What to produce
From the data below, copy each line that includes the word "steel".

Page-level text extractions
#####

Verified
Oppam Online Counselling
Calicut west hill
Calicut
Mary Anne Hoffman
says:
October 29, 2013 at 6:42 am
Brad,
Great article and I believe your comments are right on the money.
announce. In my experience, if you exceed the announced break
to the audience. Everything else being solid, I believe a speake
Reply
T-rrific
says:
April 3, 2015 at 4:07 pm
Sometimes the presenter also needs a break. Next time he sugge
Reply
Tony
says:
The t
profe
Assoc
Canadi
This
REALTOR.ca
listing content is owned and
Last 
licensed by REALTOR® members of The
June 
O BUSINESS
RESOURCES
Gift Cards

#####

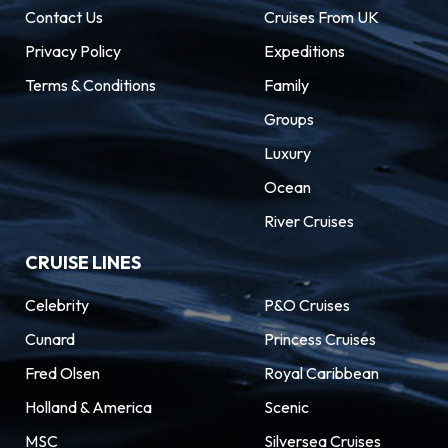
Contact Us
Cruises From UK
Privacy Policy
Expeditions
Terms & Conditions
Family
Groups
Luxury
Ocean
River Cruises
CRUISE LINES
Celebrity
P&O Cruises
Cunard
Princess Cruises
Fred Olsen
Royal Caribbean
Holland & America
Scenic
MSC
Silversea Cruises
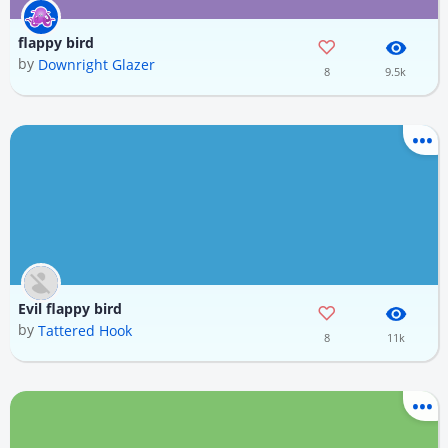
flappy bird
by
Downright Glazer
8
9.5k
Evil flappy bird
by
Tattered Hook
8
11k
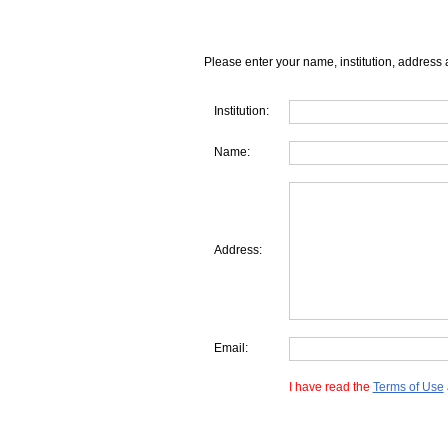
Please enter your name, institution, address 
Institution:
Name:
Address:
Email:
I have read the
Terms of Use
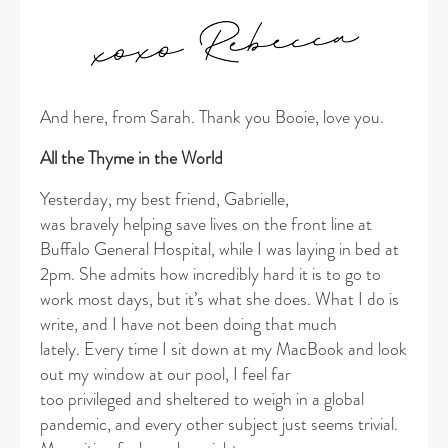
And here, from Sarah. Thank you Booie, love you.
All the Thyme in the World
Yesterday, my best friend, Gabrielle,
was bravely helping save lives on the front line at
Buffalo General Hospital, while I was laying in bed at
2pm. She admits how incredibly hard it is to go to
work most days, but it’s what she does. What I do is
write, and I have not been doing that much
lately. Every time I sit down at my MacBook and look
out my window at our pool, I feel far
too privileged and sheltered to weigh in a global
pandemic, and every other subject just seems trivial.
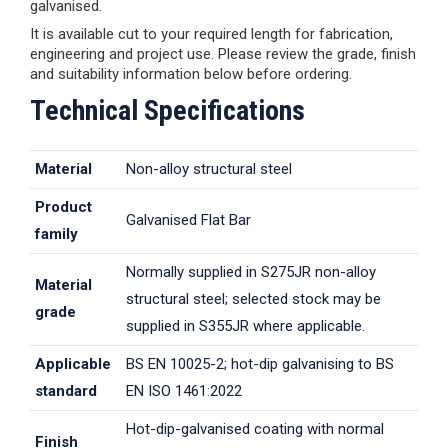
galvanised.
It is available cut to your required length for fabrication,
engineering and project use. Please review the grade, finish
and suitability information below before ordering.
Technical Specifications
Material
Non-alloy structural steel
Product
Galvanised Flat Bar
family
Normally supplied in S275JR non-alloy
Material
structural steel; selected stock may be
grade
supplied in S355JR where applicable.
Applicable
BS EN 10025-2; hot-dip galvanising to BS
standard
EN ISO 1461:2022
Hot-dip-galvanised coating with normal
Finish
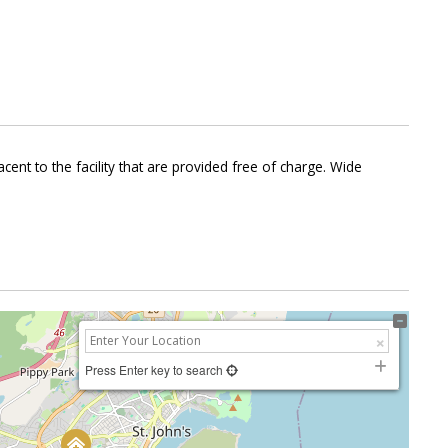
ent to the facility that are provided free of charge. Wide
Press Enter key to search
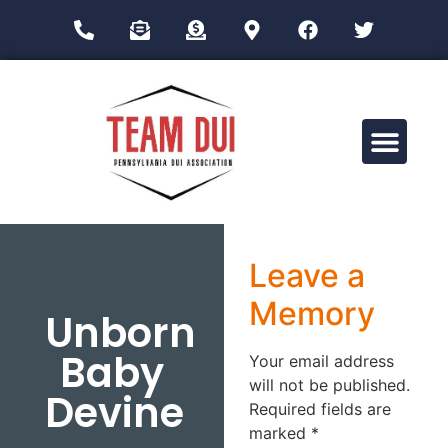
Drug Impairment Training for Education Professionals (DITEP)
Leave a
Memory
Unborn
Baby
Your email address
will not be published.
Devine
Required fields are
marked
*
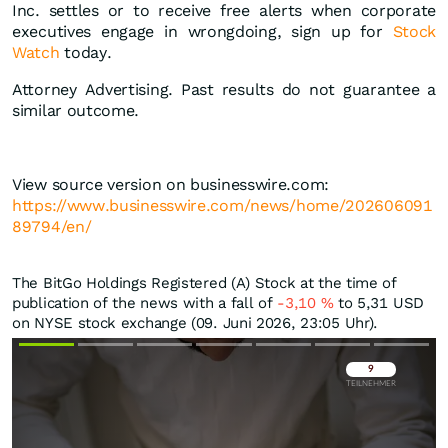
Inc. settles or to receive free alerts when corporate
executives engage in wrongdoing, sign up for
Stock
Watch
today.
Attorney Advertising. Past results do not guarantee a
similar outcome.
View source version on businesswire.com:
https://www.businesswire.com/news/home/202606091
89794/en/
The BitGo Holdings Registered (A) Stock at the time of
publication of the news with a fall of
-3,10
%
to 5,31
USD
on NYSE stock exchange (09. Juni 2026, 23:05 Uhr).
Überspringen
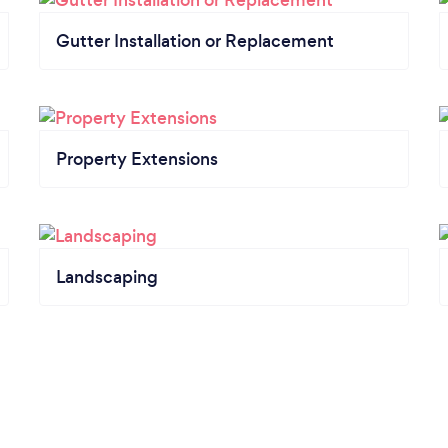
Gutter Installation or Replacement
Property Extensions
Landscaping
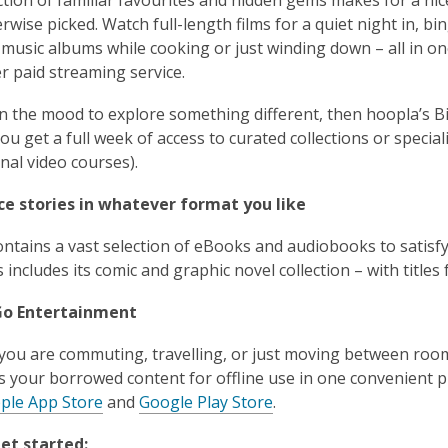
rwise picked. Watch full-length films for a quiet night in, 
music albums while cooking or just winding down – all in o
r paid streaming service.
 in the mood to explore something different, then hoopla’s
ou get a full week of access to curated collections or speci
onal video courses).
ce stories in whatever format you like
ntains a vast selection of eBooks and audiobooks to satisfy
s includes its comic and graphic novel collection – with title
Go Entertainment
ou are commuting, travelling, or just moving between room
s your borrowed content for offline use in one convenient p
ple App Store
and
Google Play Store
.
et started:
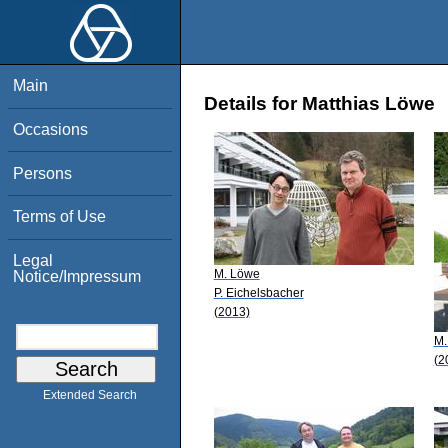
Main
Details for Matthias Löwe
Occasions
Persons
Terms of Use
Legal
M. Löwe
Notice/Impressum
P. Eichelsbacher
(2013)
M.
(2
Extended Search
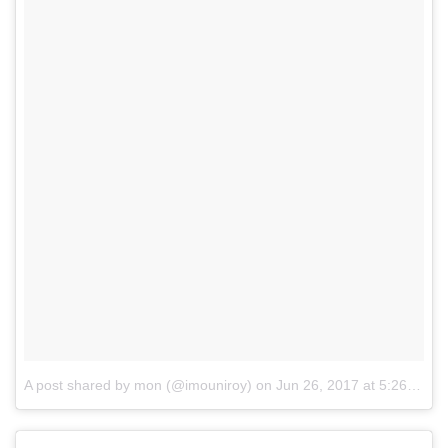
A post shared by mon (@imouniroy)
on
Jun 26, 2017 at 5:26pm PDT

#####

Answer section
Non-alloy structural steel
structural steel; selected stock may be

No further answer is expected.